His 23-year military career in the Air Force included assignments in New Jersey, Michigan, New Hampshire, Alaska, Arizona, Texas; Buenos Aires, Argentina; and he retired as a Lt. Colonel at Dyess AFB in Abilene in 1963. For meritorious service while a member of the U. S. Air Force, he received the Distinguished Flying Cross with one Oak Leaf Cluster; Air Force Medal with Four Oak Leaf Clusters; Purple Heart; POW Medal; and the Air Force Commendation Medal.
After retiring from the USAF, he was an agent for New York Life Insurance Co. in Abilene for 25 years, retiring again in 1988. He was a former member of the Abilene Optimist Club, the national, state, and local Life Underwriters Association, and the Board of Directors of the Better Business Bureau. He also served as chairman of the Ethics Committee of the Abilene Life Underwriters Association and is a current member of the Retired Officers Association, the Military Order of the Purple Heart, Disabled Veterans (DAV), the Air Force Escape and Evasion Society, and the P47 Thunderbolt Association.

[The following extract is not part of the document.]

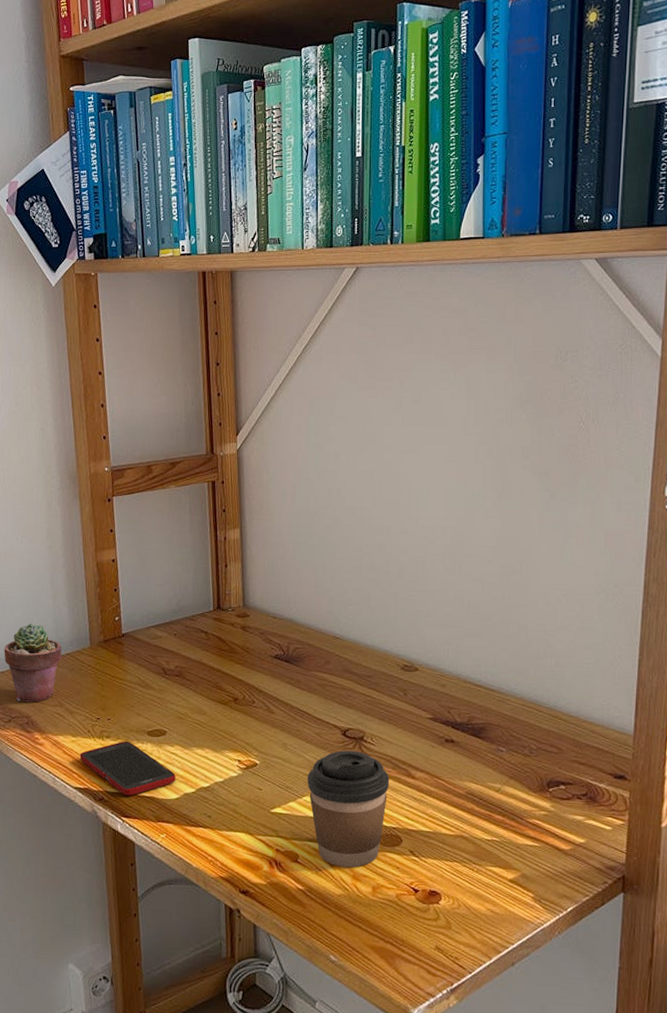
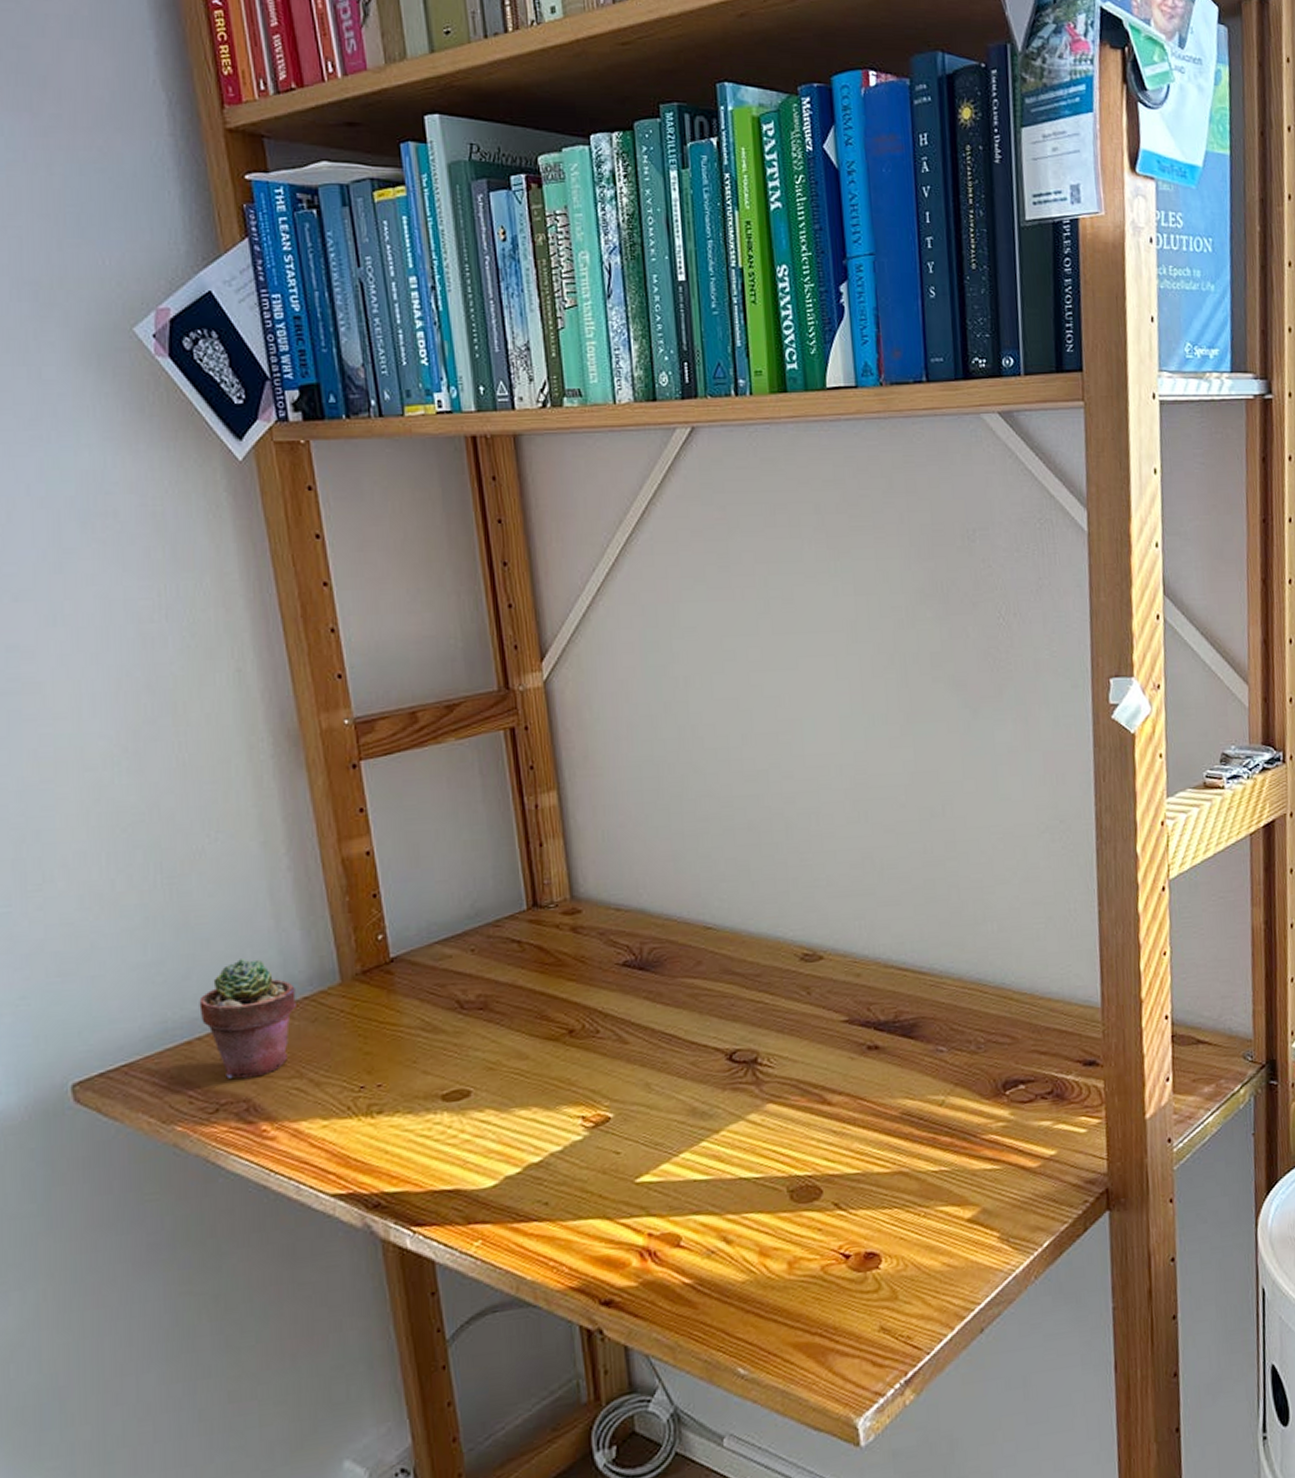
cell phone: present [79,740,176,796] -> none [336,1113,491,1195]
coffee cup: present [307,750,390,867] -> none [683,1079,799,1243]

He was preceded in death by his parents, his two brothers, William and James and their wives Violet and Mary, daughter in law, Arax Kalajian, and niece, Eileen.
To carry on his memory and recount his fabulous life are his wife, Marty; two sons, Robert P.and Alicja Waliszewska, of Annandale, VA.; and Charles L. of Austin, Texas, and one daughter, Toni T. Wellhausen and husband, Larry of Abilene; grandchildren, Bree Linne Perez and husband Benjamin, and Jacob Kegam Locke; John F. Egner and wife Pam; Samantha Egner Teixeira and husband, Brian; great grandchildren, Ian Perez, Julia Arax Teixeira, Elizabeth and Matthew Egner, and Hines Wellhausen, and several nieces and nephews.
Jack will be remembered for his kind smile, sense of integrity, tender heart, and strong faith in God. He served his country with pride and held strong to the belief that he did what everyone else would have done ~ he was just lucky enough to have survived. Typical of The Greatest Generation, he shied away from personal recognition and never wanted to be made into a hero ~ even though to his family he always was. He was a kind and gentle soul, albeit stubborn! Jack was immaculate in dress and a consummate gentleman. Even at his frailest, he had a handshake for his guests and an offer of something to drink. He believed family to be of the utmost importance and imparted that sense to those who loved him the most. Simply put, his goal in life was to take care of his wife and children, and he did it very well. We will miss the sight of his ever-present P-47 caps.
Many thanks to his many tender, gentle, and kind caretakers, including Candy, Janet, Debbie, Janie, Grace, and many others and Hendrick Hospice, all of whom supplied not only care but much love.
A memorial service will be held at 3:30p.m. on Saturday, June 22, 2013 at Wylie Christian Church. Inurnment will be at Arlington National Cemetery, Arlington, Virginia.
The family requests that in lieu of flowers, a memorial donation be made in Jack’s name to Wylie Christian Church.